The truth about the market turmoil
G2 has a piece today asking various anti-capitalists for their view of the current market turmoil. I was very pleased to see their research took them to one of the most compelling voices on this subject, Max Keiser. His Resonance FM programme, The Truth About Markets, is always entertaining — sometimes for the right reasons.
Mind you, for me the most insightful comment of the lot came from Michael Onfray:
Is this the end of capitalism? Absolutely not. The key feature of capitalism is that it’s malleable. It has been through antiquity, feudalism, the industrial era, it has worn the guise of fascism and now it’s wedding itself to the ecology cause. After this latest event, it will take on a new form.

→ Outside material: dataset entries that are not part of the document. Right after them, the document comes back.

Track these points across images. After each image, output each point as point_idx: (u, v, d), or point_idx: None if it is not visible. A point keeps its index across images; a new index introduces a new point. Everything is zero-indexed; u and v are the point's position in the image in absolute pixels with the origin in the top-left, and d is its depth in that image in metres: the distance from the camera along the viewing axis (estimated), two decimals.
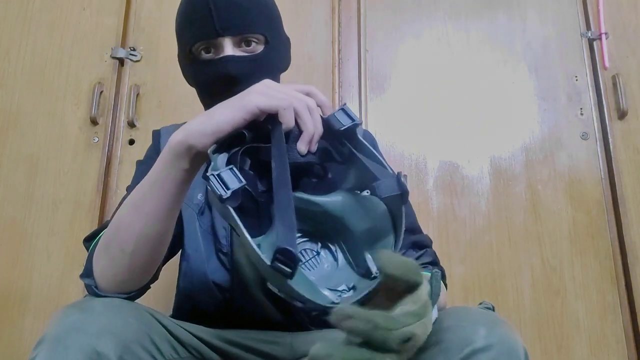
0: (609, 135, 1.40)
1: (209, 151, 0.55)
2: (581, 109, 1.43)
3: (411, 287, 0.48)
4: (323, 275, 0.57)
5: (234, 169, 0.51)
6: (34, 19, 1.53)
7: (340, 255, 0.59)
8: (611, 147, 1.39)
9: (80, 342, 0.53)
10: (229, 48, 0.77)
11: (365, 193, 0.58)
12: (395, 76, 1.48)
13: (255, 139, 0.58)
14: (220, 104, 0.59)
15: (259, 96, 0.57)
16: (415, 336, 0.46)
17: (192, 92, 1.52)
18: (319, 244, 0.59)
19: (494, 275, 1.33)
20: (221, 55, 0.77)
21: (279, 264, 0.44)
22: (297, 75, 1.46)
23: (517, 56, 1.48)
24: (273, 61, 0.81)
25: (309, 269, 0.57)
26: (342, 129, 0.58)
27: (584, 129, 1.42)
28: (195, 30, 0.78)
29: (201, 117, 0.59)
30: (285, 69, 0.87)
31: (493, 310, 0.66)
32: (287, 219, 0.46)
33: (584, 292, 1.31)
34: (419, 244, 0.81)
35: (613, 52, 1.46)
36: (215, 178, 0.50)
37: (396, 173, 0.55)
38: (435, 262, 0.81)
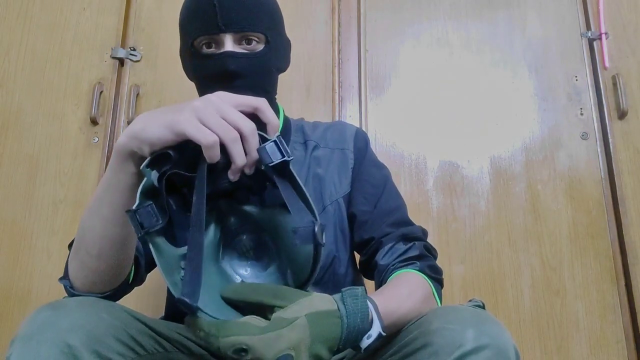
0: (609, 135, 1.40)
1: (141, 167, 0.55)
2: (581, 109, 1.43)
3: (266, 308, 0.51)
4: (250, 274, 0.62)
5: (153, 205, 0.52)
6: (34, 19, 1.53)
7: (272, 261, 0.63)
8: (611, 147, 1.39)
9: (52, 337, 0.54)
10: (229, 44, 0.78)
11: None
12: (395, 76, 1.48)
13: (183, 161, 0.56)
14: (160, 111, 0.58)
15: (189, 122, 0.54)
16: (251, 349, 0.48)
17: (192, 91, 1.52)
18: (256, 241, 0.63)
19: (494, 275, 1.33)
20: (221, 51, 0.78)
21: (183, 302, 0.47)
22: (297, 75, 1.46)
23: (517, 56, 1.48)
24: (272, 61, 0.82)
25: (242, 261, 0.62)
26: (270, 164, 0.55)
27: (584, 129, 1.42)
28: (198, 25, 0.79)
29: (142, 120, 0.58)
30: (283, 70, 0.87)
31: (483, 307, 0.66)
32: (194, 263, 0.49)
33: (584, 292, 1.31)
34: (408, 237, 0.80)
35: (613, 52, 1.46)
36: (134, 214, 0.52)
37: (314, 222, 0.54)
38: (422, 255, 0.78)
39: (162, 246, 0.53)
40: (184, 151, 0.55)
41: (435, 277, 0.77)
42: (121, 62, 1.50)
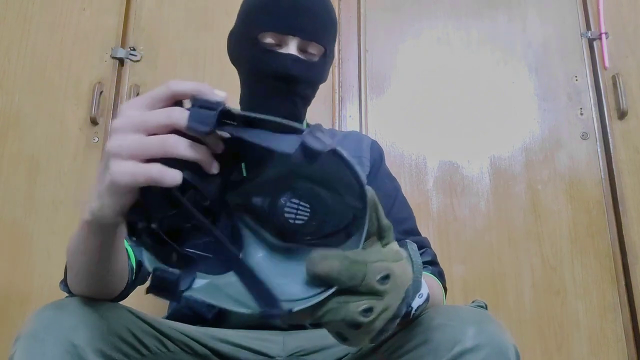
0: (609, 135, 1.40)
1: (128, 244, 0.50)
2: (581, 109, 1.43)
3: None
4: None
5: (164, 269, 0.43)
6: (34, 19, 1.53)
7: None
8: (611, 147, 1.39)
9: (56, 336, 0.53)
10: (293, 47, 0.80)
11: None
12: (395, 76, 1.48)
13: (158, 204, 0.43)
14: (98, 176, 0.45)
15: (117, 172, 0.41)
16: (393, 274, 0.44)
17: None
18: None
19: (494, 275, 1.33)
20: (287, 52, 0.79)
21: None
22: None
23: (517, 56, 1.48)
24: (323, 72, 0.86)
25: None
26: (205, 133, 0.41)
27: (584, 129, 1.42)
28: (270, 20, 0.80)
29: (92, 197, 0.47)
30: (324, 81, 0.89)
31: (486, 308, 0.66)
32: (249, 280, 0.45)
33: (584, 292, 1.31)
34: (418, 245, 0.82)
35: (613, 52, 1.46)
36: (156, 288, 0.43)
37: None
38: (434, 262, 0.82)
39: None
40: (147, 194, 0.43)
41: (443, 283, 0.79)
42: (121, 62, 1.50)
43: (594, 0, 1.50)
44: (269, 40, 0.80)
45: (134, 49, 1.51)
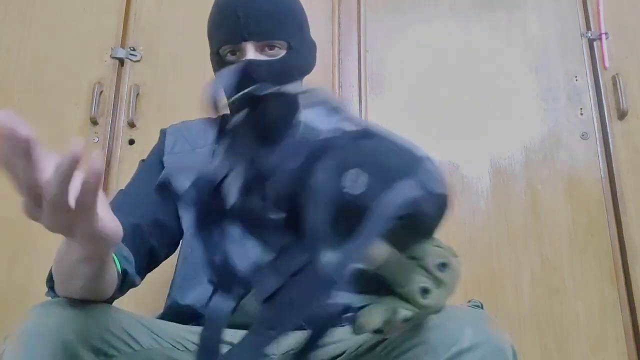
0: (609, 135, 1.40)
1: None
2: (581, 109, 1.43)
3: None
4: None
5: None
6: (34, 19, 1.53)
7: None
8: (611, 147, 1.39)
9: (46, 332, 0.54)
10: (251, 52, 0.82)
11: None
12: (395, 76, 1.48)
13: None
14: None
15: (49, 225, 0.47)
16: (451, 265, 0.47)
17: (192, 91, 1.52)
18: None
19: (494, 274, 1.33)
20: (242, 59, 0.82)
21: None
22: None
23: (517, 56, 1.48)
24: (293, 66, 0.86)
25: None
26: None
27: (584, 129, 1.42)
28: (222, 34, 0.84)
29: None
30: (307, 72, 0.91)
31: (482, 307, 0.66)
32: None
33: (584, 291, 1.31)
34: None
35: (613, 52, 1.46)
36: None
37: None
38: None
39: None
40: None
41: None
42: (121, 62, 1.50)
43: (594, 0, 1.50)
44: (228, 52, 0.84)
45: (134, 49, 1.51)
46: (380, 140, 0.47)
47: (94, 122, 1.43)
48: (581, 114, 1.43)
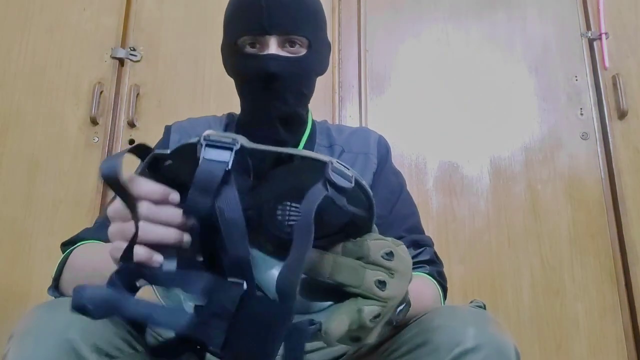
0: (609, 135, 1.40)
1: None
2: (581, 109, 1.43)
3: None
4: None
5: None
6: (34, 19, 1.53)
7: None
8: (611, 147, 1.39)
9: (50, 332, 0.53)
10: (273, 46, 0.79)
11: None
12: (395, 76, 1.48)
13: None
14: None
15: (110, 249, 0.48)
16: (397, 253, 0.47)
17: (192, 91, 1.52)
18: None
19: (494, 275, 1.33)
20: (265, 52, 0.79)
21: None
22: None
23: (517, 56, 1.48)
24: (313, 65, 0.84)
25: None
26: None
27: (584, 129, 1.42)
28: (244, 24, 0.80)
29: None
30: (322, 73, 0.89)
31: (484, 308, 0.66)
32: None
33: (584, 292, 1.31)
34: (419, 243, 0.81)
35: (613, 52, 1.46)
36: None
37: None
38: (432, 261, 0.80)
39: None
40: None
41: (442, 283, 0.78)
42: (121, 62, 1.50)
43: (594, 0, 1.50)
44: (248, 44, 0.80)
45: (134, 49, 1.51)
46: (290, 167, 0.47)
47: (94, 122, 1.43)
48: (581, 114, 1.43)
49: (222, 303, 0.41)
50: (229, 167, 0.42)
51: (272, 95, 0.80)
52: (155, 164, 0.47)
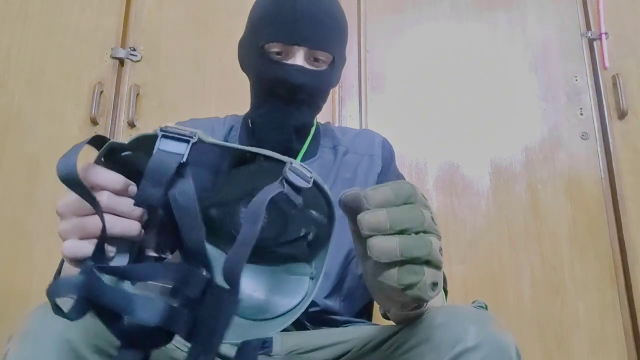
0: (609, 135, 1.40)
1: None
2: (581, 109, 1.44)
3: None
4: None
5: None
6: (34, 19, 1.53)
7: None
8: (611, 147, 1.39)
9: (50, 332, 0.53)
10: (300, 58, 0.80)
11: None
12: (395, 76, 1.48)
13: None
14: None
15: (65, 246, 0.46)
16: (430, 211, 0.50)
17: (192, 92, 1.52)
18: None
19: (494, 274, 1.33)
20: (292, 63, 0.79)
21: None
22: None
23: (517, 56, 1.48)
24: (332, 79, 0.85)
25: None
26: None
27: (584, 129, 1.42)
28: (275, 30, 0.80)
29: None
30: (335, 85, 0.89)
31: (486, 309, 0.66)
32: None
33: (584, 291, 1.31)
34: None
35: (613, 52, 1.46)
36: None
37: None
38: None
39: None
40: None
41: (444, 286, 0.78)
42: (121, 62, 1.50)
43: (594, 0, 1.50)
44: (275, 50, 0.80)
45: (134, 49, 1.51)
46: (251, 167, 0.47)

And Bob and Roberta Smith had a fair take, too:
Yesterday, at the same time as Lehman Brothers went belly up and Merrill Lynch was bailed out, Damien Hirst made £70m. This tells us that capitalism is not dead. The rich got richer, and the poor got poorer – and in the evening, the rich went to an art sale and spent the small change in their pockets. This crisis is kind of like the capitalist cat shifting on its cushion.
But I’m also sceptical of the “great depression” analogies. The scenes I see on the streets in central London don’t resemble the black and white photographs I’ve seen from the early 20th century. It’s very, very bad for a lot of people who least need it, and it’s not something that needs any more drama.